Offensive Substitution: Pinch-hitter Abraham Toro replaces Julio Rodriguez

That brought up Julio’s spot in the lineup, but Julio did not come back up to bat, which is when the collective freakout really began in earnest. Of course, part of the freakout was that the substitute was Abraham Toro. I was among the doubters, but I should have known better. While he’s got a career slash line of .206/.280/.347, when Toro faces his former team, he’s slashing .277/.351/.538. Abraham Toro, Our Begrudging. So it was no wonder that he did this:

Defensive Switch: Abraham Toro remains in the game as the right fielder
Defensive Switch from first base to second base for Ty France
Defensive Switch: Carlos Santana remains in the game as the first baseman
Defensive Switch from second base to center field for Adam Frazier
Defensive Switch: Cal Raleigh remains in the game as the catcher
Pitching Change: Paul Sewald replaces Erik Swanson, batting 8th, replacing right fielder Sam Haggerty

This is what an empty bench looks like. Why would Servais put Sewald in the lineup and surrender the DH in case this went to extras?

Did I mention that Haggerty was having a “terrible, horrible, no good, very bad day”? I don’t mean to pick on poor Haggerty, but calling it like I see it, the ham was decidedly swagless tonight.

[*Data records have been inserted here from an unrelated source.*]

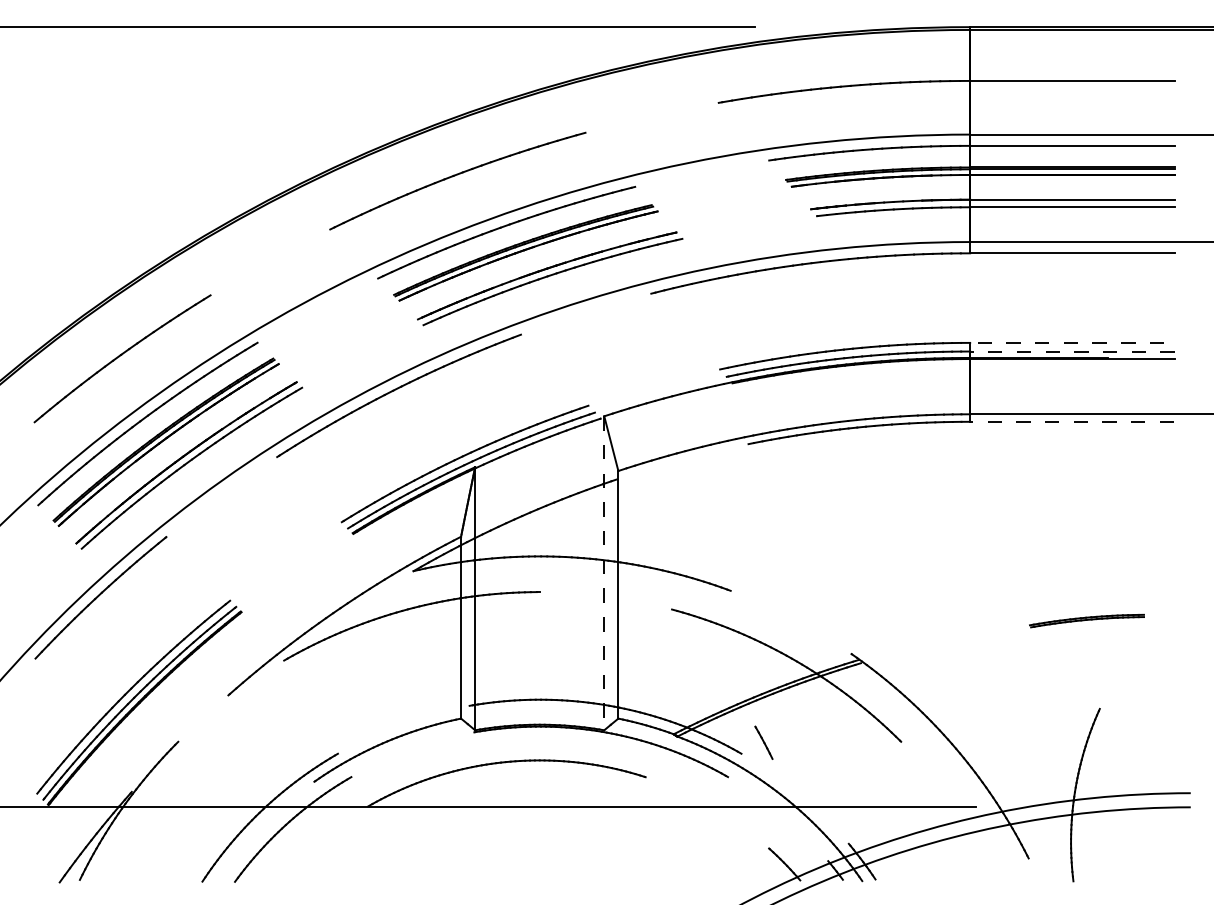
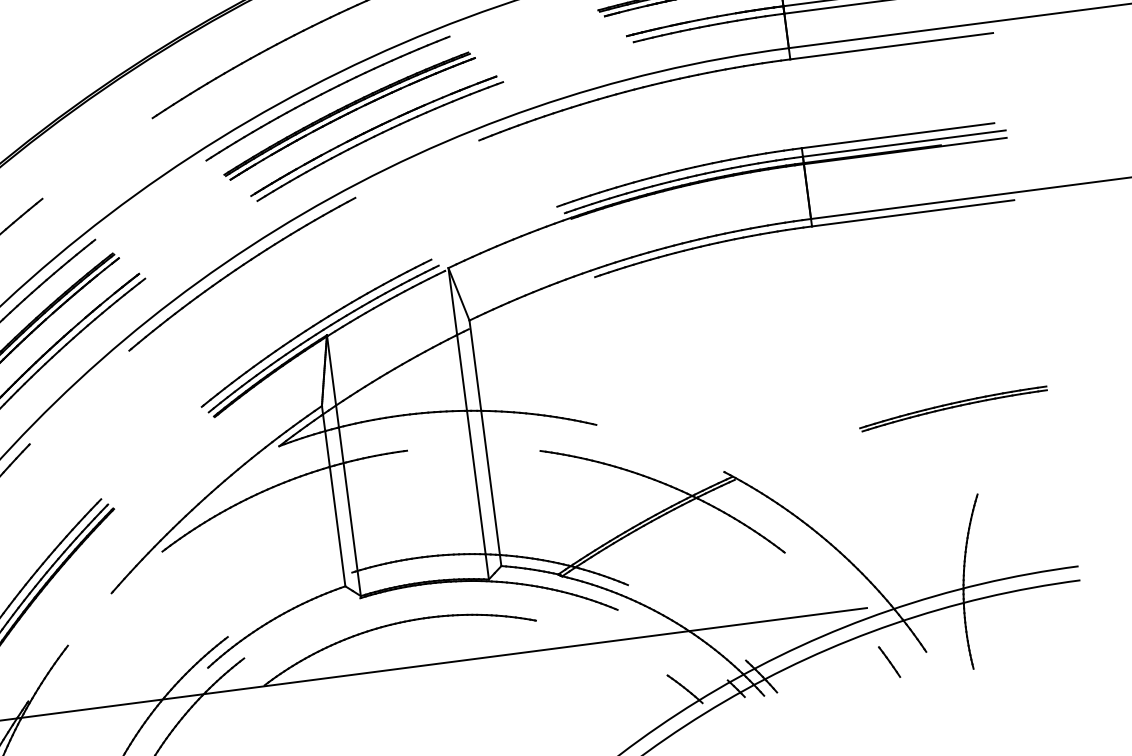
line: (1066, 342) -> (897, 135), dashed -> solid
line: (1071, 351) -> (903, 143), dashed -> solid
line: (1072, 421) -> (913, 212), dashed -> solid
line: (604, 573) -> (468, 423), dashed -> solid
part: (1086, 620) -> (952, 408), size x1.67
line: (763, 742) -> (889, 661), moved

Let’s hope he heals quickly and gets back to knocking balls around the park and terrorizing opposing defenses on the basepaths. But his absence left the Mariners with this 2019-esque defensive alignment.

Go figure that Sewald only faced three batters: a line drive to Frazier, a popup to JP, and a grounder to France, all of which were handled with ease and grace. So tonight’s Sun Hat Award goes to Sewald for securing the save while facing the top of Houston’s lineup with no margin for error lest the Mariners have to bat again. Making this look easy? That’s putting order where chaos should be, and for once, I was here for it.

To take stock, the Mariners got their first win ever against Houston (don’t fact check that), and they did so in cathartic fashion, with a ninth-inning lead change. And combined with losses from Cleveland and Baltimore, the Mariners gained a game of ground in the Wild Card race. But at what cost? After this game the Mariners infirmary is out of beds. In order of apparent seriousness:

  • Julio (wrist)
  • DMo (back)
  • Haggerty (forehead, dignity)
  • Kyle (knee—not newly aggravated, but you know, in general)
  • Cal (exhaustion (presumably))

Until we get more news, all we can do is wish them all a speedy recovery.